Montbrial’s talk took on a particularly acerbic tone in relation to the White House’s drive toward war on Iraq — and its potentially destabilizing effect on the war on terrorism. Noting that the Bush administration "will not talk about the root causes of terrorism," Montbrial contrasted the possible exacerbation of terrorism via a new Gulf War with Europe’s experience with terrorism in the 1970s. "The key issue is draining the potential reservoir of terror," Montbrial said. "The reservoir for terrorism in the 1970s in Europe was not refilled."
Yet despite his stark criticisms, Montbrial dismissed notions of anti-Americanism in Europe — and sought to accentuate the positives in future relations. "There is no such thing as anti-Americanism in France," Montbrial stated flatly. He also noted that France and the United States share the trait of holding — and fighting for — universal values such as liberty.
Montbrial was candid in noting that the Iraq war would most likely proceed.
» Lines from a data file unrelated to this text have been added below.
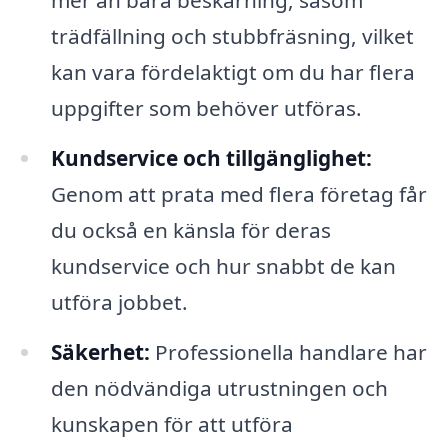
mer än bara beskärning, såsom
trädfällning och stubbfräsning, vilket
kan vara fördelaktigt om du har flera
uppgifter som behöver utföras.
Kundservice och tillgänglighet:
Genom att prata med flera företag får
du också en känsla för deras
kundservice och hur snabbt de kan
utföra jobbet.
Säkerhet:
Professionella handlare har
den nödvändiga utrustningen och
kunskapen för att utföra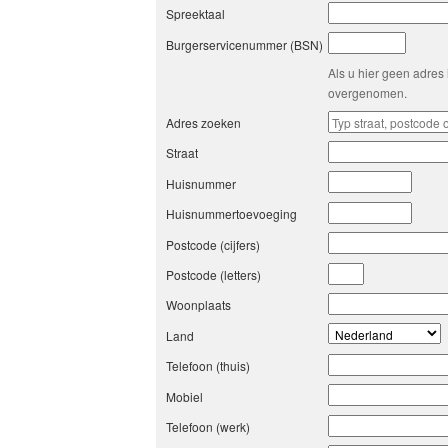
Spreektaal
Burgerservicenummer (BSN)
Als u hier geen adres 
overgenomen.
Adres zoeken
Straat
Huisnummer
Huisnummertoevoeging
Postcode (cijfers)
Postcode (letters)
Woonplaats
Land
Telefoon (thuis)
Mobiel
Telefoon (werk)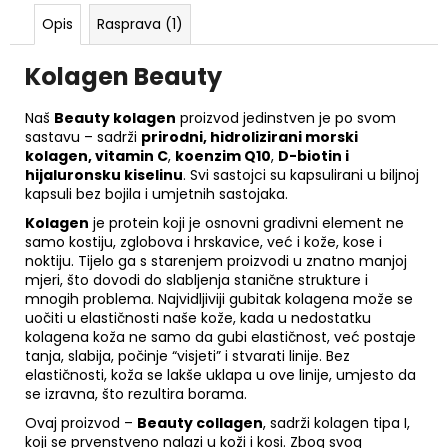
Opis
Rasprava (1)
Kolagen Beauty
Naš
Beauty kolagen
proizvod jedinstven je po svom
sastavu – sadrži
prirodni, hidrolizirani morski
kolagen, vitamin C
,
koenzim Q10
,
D-biotin i
hijaluronsku kiselinu
. Svi sastojci su kapsulirani u biljnoj
kapsuli bez bojila i umjetnih sastojaka.
Kolagen
je protein koji je osnovni gradivni element ne
samo kostiju, zglobova i hrskavice, već i kože, kose i
noktiju. Tijelo ga s starenjem proizvodi u znatno manjoj
mjeri, što dovodi do slabljenja stanične strukture i
mnogih problema. Najvidljiviji gubitak kolagena može se
uočiti u elastičnosti naše kože, kada u nedostatku
kolagena koža ne samo da gubi elastičnost, već postaje
tanja, slabija, počinje “visjeti” i stvarati linije. Bez
elastičnosti, koža se lakše uklapa u ove linije, umjesto da
se izravna, što rezultira borama.
Ovaj proizvod –
Beauty collagen
, sadrži kolagen tipa I,
koji se prvenstveno nalazi u koži i kosi. Zbog svog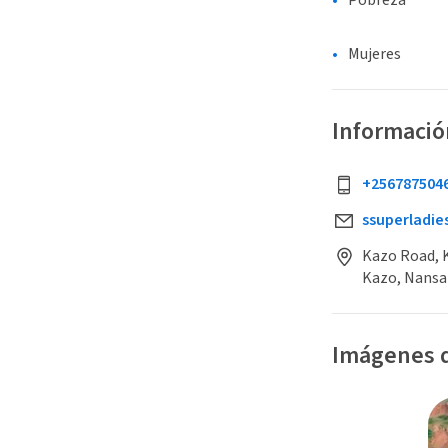
Pobreza
Mujeres
Informació
+256787504
ssuperladi
Kazo Road, 
Kazo, Nansa
Imágenes d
After the war, he said, Europeans "should try to minimize the divergences" between the US and Europe. "[Discord is] no good for us or the Americans," Montbrial argued. "We need to minimize diplomatic clashes."
Of course, the current spat over Iraq has exacerbated the weakening of institutions such as the North Atlantic Treaty Organization (NATO), through which such transatlantic policy disputes are debated and resolved. Much of the friction in the past week has centered on a tug of war over NATO's obligations to defend members — and whether an "offensive" war such as a pre-emptive strike against Iraq falls under NATO’s treaty obligations.
Sikorski believes that NATO continues to be a viable institution — and is the "right place" to start repairing the breach. "The lessons for the future that we can take from this are that there needs to be earlier consultation with allies," he says, "and much better public diplomacy."
Institutions such as NATO will also be needed to help coordinate any postwar rebuilding of Iraq. Sikorski and Palmer agree that even recalcitrant nations such as France and Germany will aid in postwar reconstruction. Palmer, however, sees future strains on NATO even in the peace after a war.
"There is probably no way that Europe can avoid involvement in reconstruction," Palmer says. "But there is a view that I’ve heard some Bush-administration ideologues put, which is ‘We fight the wars, they make the peace.’ What [that view] will bring to a head — and not just with France and Germany — is a very serious confrontation within NATO and inside the alliance about the whole division of responsibility. There is a huge vulnerability for a power that seeks to act unilaterally. Europe could not stand back from the responsibility — moral and political — of reconstruction, but I think it would polarize to a further quantum degree the divergence in the basic global-security doctrine between the US and Europe."